Heat 2 tablespoons of olive oil in a stovetop pressure cooker over medium-high heat. Add the garlic and sauté briefly until fragrant.
Add the beef and cook over high heat, stirring frequently, until it begins to brown. Add the beef bouillon or salt, black pepper, chimichurri, turmeric, annatto, and oregano, and continue stirring until the meat is well coated and lightly browned.
Add the grated onion and chopped bell pepper and sauté, stirring, for a few minutes. Add the water, scraping the bottom of the pot to release any browned bits. Add the corn rounds and bring to a boil.
Close and lock the lid. Give it a quick rinse before closing; the moisture helps create a better seal so the pressure builds faster. Once the cooker reaches full pressure and begins releasing steam and making noise, cook for 20 minutes.
Remove the cooker from the heat. Using a fork, carefully lift the valve to slowly release all the pressure.
Once all the pressure has been released, carefully remove the lid, allowing the steam to escape away from you. Add the sweet potato, russet potatoes, and carrots, stirring to combine.
Secure the lid again and return the cooker to heat until it reaches pressure and begins to make noise.

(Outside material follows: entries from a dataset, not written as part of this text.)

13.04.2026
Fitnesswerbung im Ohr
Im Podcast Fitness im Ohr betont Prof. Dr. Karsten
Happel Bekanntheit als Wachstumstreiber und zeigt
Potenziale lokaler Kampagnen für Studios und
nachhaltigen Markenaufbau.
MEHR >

As soon as pressure is reached, remove from the heat.
Using a fork, carefully lift the valve to slowly release all the pressure.
While the stew cooks, heat the remaining 2 tablespoons of olive oil in a large nonstick skillet over medium heat. Add the okra and sauté for 3 to 5 minutes until lightly tender.
Add the lemon juice, reduce the heat to medium, season with ½ teaspoon salt and ¼ teaspoon black pepper, and stir well.
Carefully remove the lid, allowing the steam to escape away from you. Add the sautéed okra, green onions, and parsley. Taste and adjust seasoning to taste. Serve hot.